Le gritaste a tu padre por amor, pero también por temor. Le gritaste y, por primera vez, quisiste no haber tenido la razón. Hubieses dado tanto por no tenerla. Le gritaste, lo regañaste, le exigiste que se cuide, que entienda que ya no lo puede todo. Te partiste por dentro echándole a la cara a tu ídolo que ya no es invencible ni indestructible (algo que en el fondo te cuesta demasiado creer). Le gritaste a los ojos por miedo: uno que, días más tarde, se concretará en la llamada que por primera vez le rompió la voz a tu madre.

“Pues ya. Tu tío falleció hace unas horas”.

Tenías razón, el bicho está más cerca de lo que cualquiera hubiese querido.

Y hoy estás frente al espejo después de un largo baño. El vapor apenas te calienta. Tu cuerpo se comporta como si nada hubiese pasado, pero pronto vendrá el insomnio, y una lágrima en soledad, tras las llamadas protocolarias de condolencias, sembrará el dolor en tu rostro. Y poco a poco comenzarás a darte cuenta de que eres, igual que el resto, tan vulnerable cuando te falta un afecto tan cercano.

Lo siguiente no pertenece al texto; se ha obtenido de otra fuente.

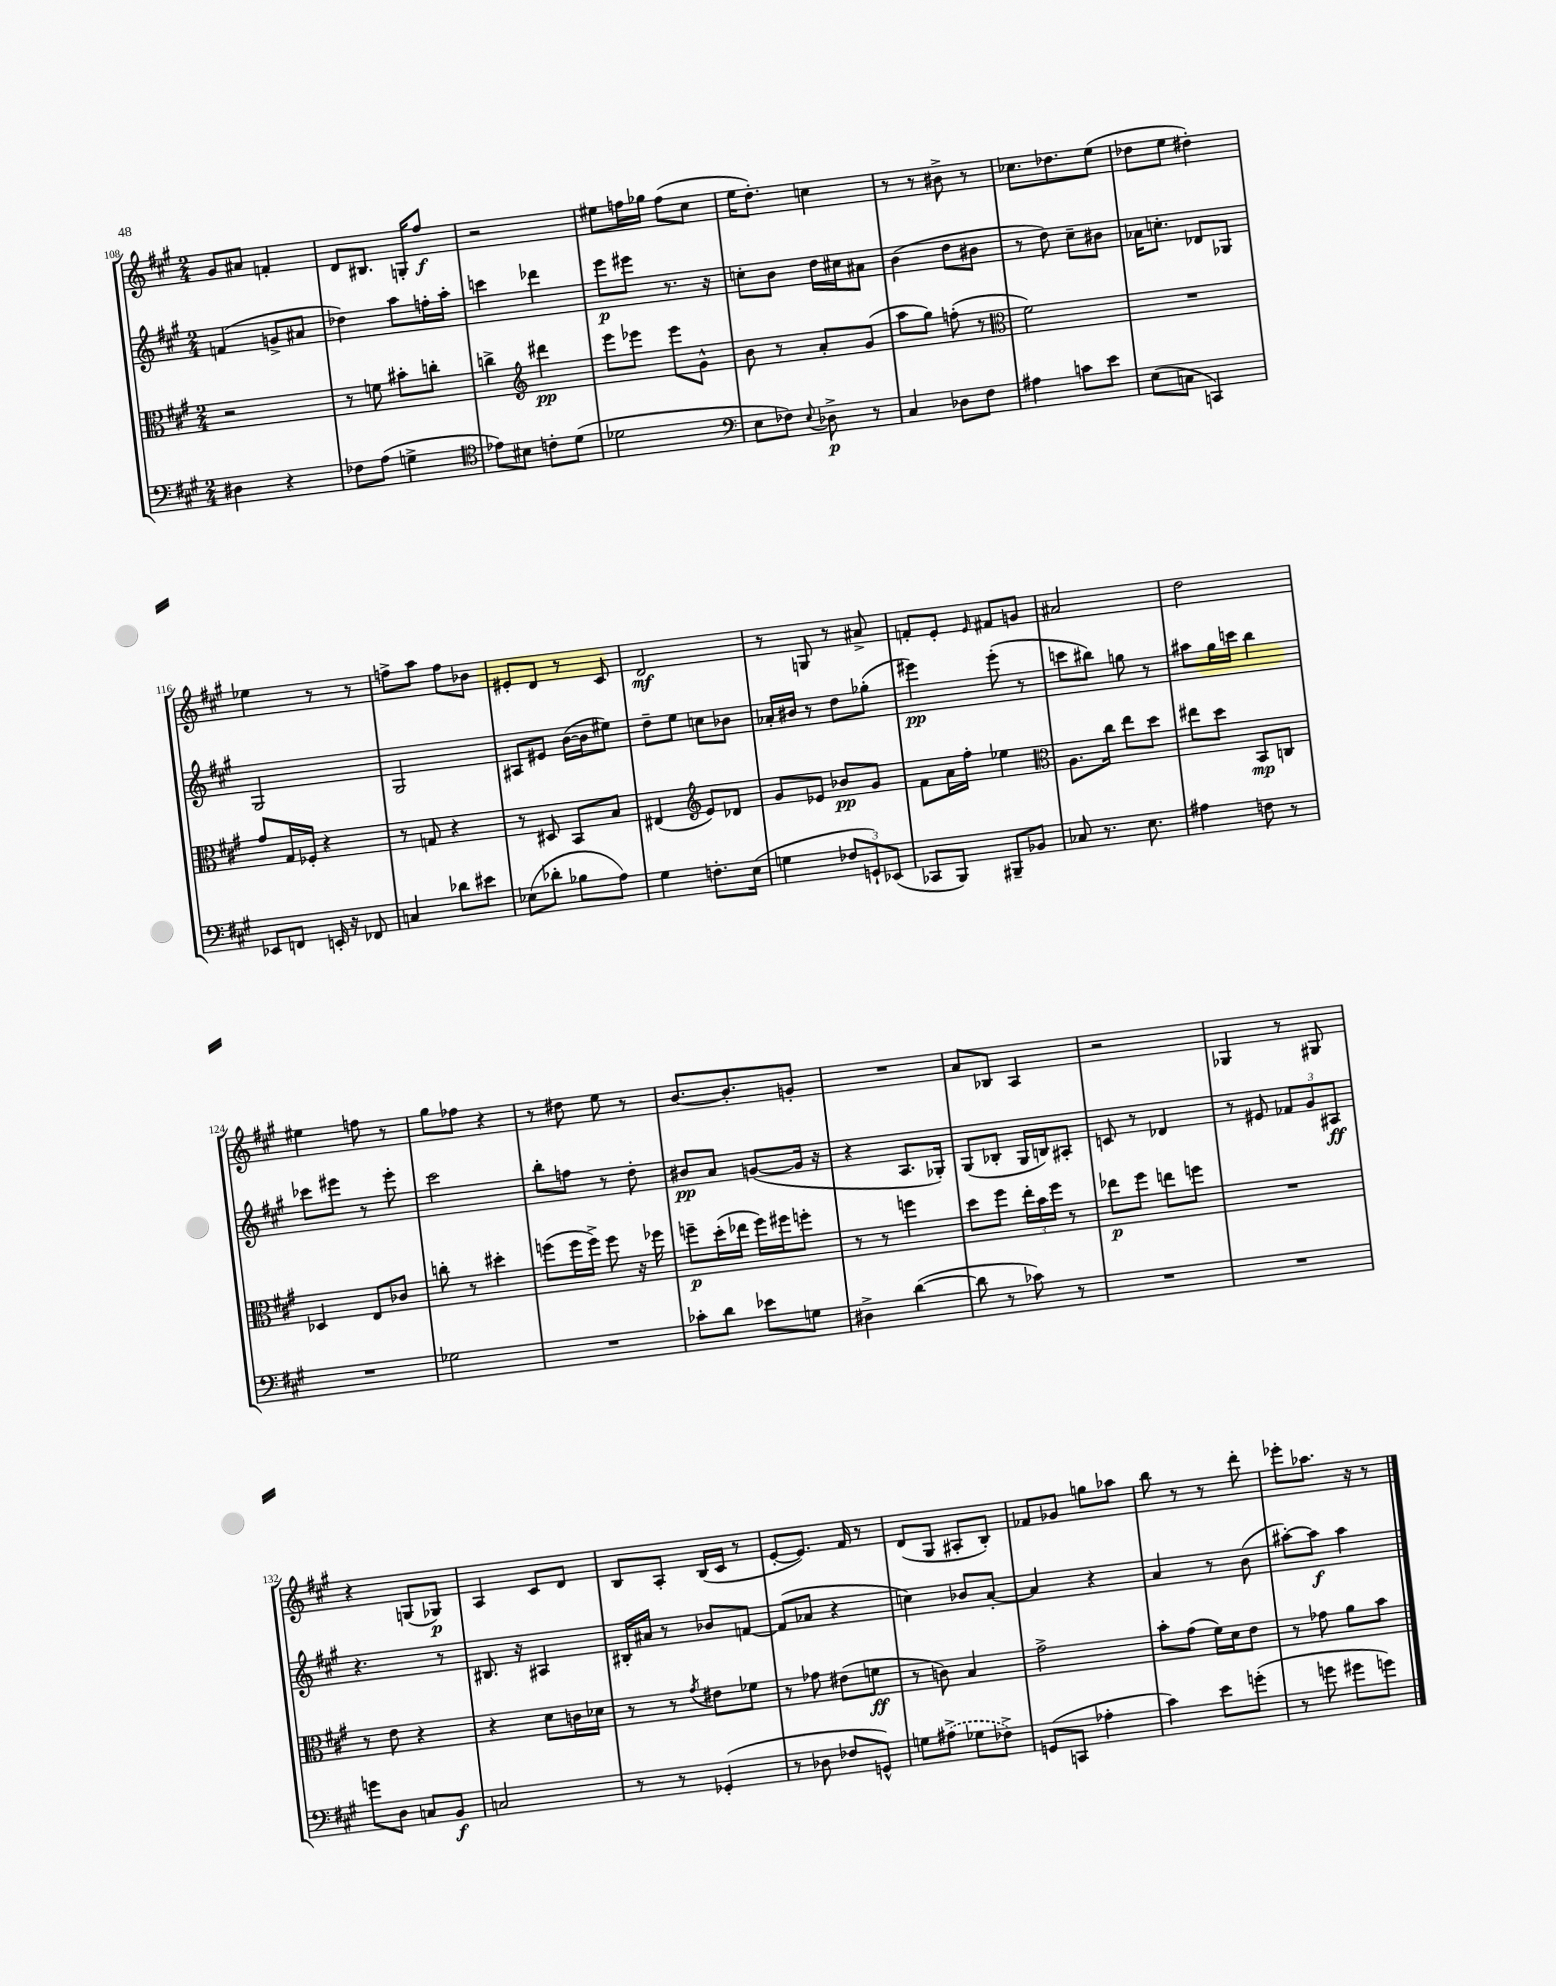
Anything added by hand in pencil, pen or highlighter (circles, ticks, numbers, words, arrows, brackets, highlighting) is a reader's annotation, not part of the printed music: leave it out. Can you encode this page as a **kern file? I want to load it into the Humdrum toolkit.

**kern	**kern	**kern	**kern
*staff4	*staff3	*staff2	*staff1
*clefF4	*clefC3	*clefG2	*clefG2
*k[f#c#g#]	*k[f#c#g#]	*k[f#c#g#]	*k[f#c#g#]
*M2/4	*M2/4	*M2/4	*M2/4
4D#	2r	(4f	8g#
.	.	.	8a#
4r	.	8g^	4f'
.	.	8a#	.
=	=	=	=
8F-	8r	4dd-)	8d
(8A	8f	.	8.B#
4G^	8b#'	8aa	.
.	.	.	16G'
.	8cc'	16ff'	8ff#
.	.	16aa'	.
=	=	=	=
*clefC4	*	*	*
8e-)	4cc^	4ccc	2r
8B#	.	.	.
*	*clefG2	*	*
8c'	4ddd#	4ddd-	.
(8d	.	.	.
=	=	=	=
2d-	8eee	8eee	8ee#
.	8eee-	8eee#	16ff
.	.	.	16gg-
.	8eee-	8.r	(8ff
.	8g#^^	.	8cc#
.	.	16r	.
=	=	=	=
*clefF4	*	*	*
8E	8b	8cc'	16ee
.	.	.	8.dd')
8F-)	8r	8b	.
8qqE	.	.	.
8D-^	8a'	16dd	4cc
.	.	16cc#	.
8r	(8g#	8a#	.
=	=	=	=
4C#	8aa	(4b	8r
.	8gg#)	.	8r
8D-	(8ff'	8dd	8b#^
8F#	8r	8b#	8r
=	=	=	=
*	*clefC3	*	*
4A#	2f#)	8r	8.cc-
.	.	8dd)	.
.	.	.	8.dd-
8c	.	8cc#~	.
8e	.	8b#	(8ee
=	=	=	=
(8E	2r	16a-	8dd-
.	.	8.cc'	.
8C	.	.	8ee
4CC)	.	8d-	4dd#')
.	.	8G-	.
=	=	=	=
8EE-	8g#	2G#	4ee-
8FF	16G#	.	.
.	16F-'	.	.
16EE'	4r	.	8r
16r	.	.	.
8FF-	.	.	8r
=	=	=	=
4C	8r	2G#	8ff^
.	8G	.	8aa
8d-	4r	.	8ff
8e#	.	.	8b-
=	=	=	=
(8E-	8r	8A#	8e#'
8d-'	8D#	8e#	8d
8B-	8BB	([16b	8r
.	.	16b]	.
8A)	8B	8ee#)	8c#
=	=	=	=
4G#	(4E#	8dd~	2d
.	.	8ee	.
*	*clefG2	*	*
8.F'	8e)	8cc	.
.	8d-	8b-	.
(16E	.	.	.
=	=	=	=
4G	8g#	16a-'	8r
.	.	16b#	.
.	8e-	8r	8G
12F-	8b-	8dd	8r
12GG`)	.	.	.
.	8g#	(8gg-'	8a#^
(12EE-	.	.	.
=	=	=	=
8CC-	8f#	4eee#)	8f'
8BBB)	16a	.	8e'
.	16ff#'	.	.
.	.	.	16qqe
8BBB#~	4ee-	(8eee#'	8f#
8BB-	.	8r	8g
=	=	=	=
*	*clefC3	*	*
8C-	8.A	8ccc	2a#
8.r	.	8bb#)	.
.	16cc#	.	.
.	8ee	8gg	.
8.E	.	.	.
.	8dd	8r	.
=	=	=	=
4A#	8ee#	8aa#	2dd
.	8dd	16gg#	.
.	.	16ccc	.
8F	8BB	4bb	.
8r	8C	.	.
=	=	=	=
2r	4D-	8ccc-	4ee#
.	.	8eee#	.
.	8E	8r	8ff
.	8c-	8eee#'	8r
=	=	=	=
2G-	8cc'	2ccc#	8gg#
.	8r	.	8ff-
.	4dd#'	.	4r
=	=	=	=
2r	(8ff	8bb'	8r
.	16ff	8ff	8dd#
.	16ff^)	.	.
.	8ff	8r	8ee
.	16r	8dd'	8r
.	16ff-	.	.
=	=	=	=
8c-'	8ff~	8b#	[8.b
8d	(16dd'	8a	.
.	16ee-	.	8.b']
8e-	16ff)	([8g	.
.	16ff#	.	.
8G	8ff'	16g]	8g'
.	.	16r	.
=	=	=	=
4D#^	8r	4r	2r
.	8r	.	.
([4d	4ff	8.A	.
.	.	16G-')	.
=	=	=	=
8d]	8dd	(8G#	8a
8r	8ff#	8B-'	8B-
8c-)	24ee'	16G#	4A
.	24b	.	.
.	.	16B)	.
.	24ff#	.	.
8r	8r	8A#'	.
=	=	=	=
2r	8ee-	8c	2r
.	8ff#	8r	.
.	8ee	4d-	.
.	8ff	.	.
=	=	=	=
2r	2r	8r	4G-
.	.	8e#	.
.	.	12f-	8r
.	.	12g#	.
.	.	.	8G#
.	.	12A#	.
=	=	=	=
8g	8r	4.r	4r
8D	8e	.	.
8C	4r	.	(8G
8BB	.	8r	8G-)
=	=	=	=
2C	4r	8.B#	4A
.	.	16r	.
.	8d	4A#	8c#
.	16c	.	8d
.	16d-	.	.
=	=	=	=
8r	8r	16B#'	8B
.	.	16a#	.
8r	8r	8r	8A'
.	8qg#	.	.
(4GG-'	8e#	8b-	(16B
.	.	.	16c#
.	8f-	[8f	8r
=	=	=	=
8r	8r	(8f]	[8e'
8D-	8g-	8a-	8.e])
8F-	(8e#	4r	.
.	.	.	16f#
8GG^^)	8f	.	8r
=	=	=	=
8G	8r	4cc)	(8d
(8A#^	8c)	.	8G#
8G-	4B	8b-	8A#'
8F-^)	.	[8a'	8B')
=	=	=	=
(8GG	2g#^	4a]	8f-
8CC	.	.	8g-
4A-'	.	4r	8gg
.	.	.	8aa-
=	=	=	=
4c#)	8b'	4a	8bb
.	(8g#	.	8r
8e	16f#)	8r	8r
.	16d	.	.
(8g'	8e	(8b	8ddd'
=	=	=	=
8r	8r	[8aa#')	8eee-'
8g	8g-	8aa#]	8.aa-
8g#	8a	4aa#	.
.	.	.	16r
8g)	8b	.	8r
==	==	==	==
*-	*-	*-	*-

Abres la ventana para que el agua condensada se una con las nubes que cubren de luto al otoño madrileño. Miras al cielo y te das cuenta de que a 10 mil kilómetros de amor aún resuena en tu cabeza el momento en el que hace unos días en la Ciudad de México le gritaste a tu padre. Y te das cuenta de que tal cosa como “la libertad individual” ya es una especie en extinción: otra de las tantas durísimas lecciones que nos ha dejado la pandemia.

La ventana del baño se ha quedado abierta, pero el vapor y el amor se han quedado en el espejo: el primero, frente a ti, desdibujando tu rostro; el segundo, guardado tu corazón, y fijo al otro lado del reflejo.